Copy the data below exactly. Any pictures in it should be omitted.

(Spatial grounding data)
----------

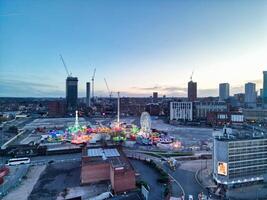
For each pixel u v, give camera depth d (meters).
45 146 190.38
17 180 124.81
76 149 188.00
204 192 107.50
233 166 113.69
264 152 119.19
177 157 168.25
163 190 110.50
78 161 161.25
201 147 197.88
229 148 112.75
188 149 191.38
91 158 130.62
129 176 111.44
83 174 120.00
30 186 117.19
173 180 122.62
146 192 100.19
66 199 97.94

----------

=== Written response ===
For each pixel u v, give camera depth d (meters).
45 146 190.38
17 180 124.81
76 149 188.00
204 192 107.50
233 166 113.69
264 152 119.19
177 157 168.25
163 190 110.50
78 161 161.25
201 147 197.88
229 148 112.75
188 149 191.38
91 158 130.62
129 176 111.44
83 174 120.00
30 186 117.19
173 180 122.62
146 192 100.19
66 199 97.94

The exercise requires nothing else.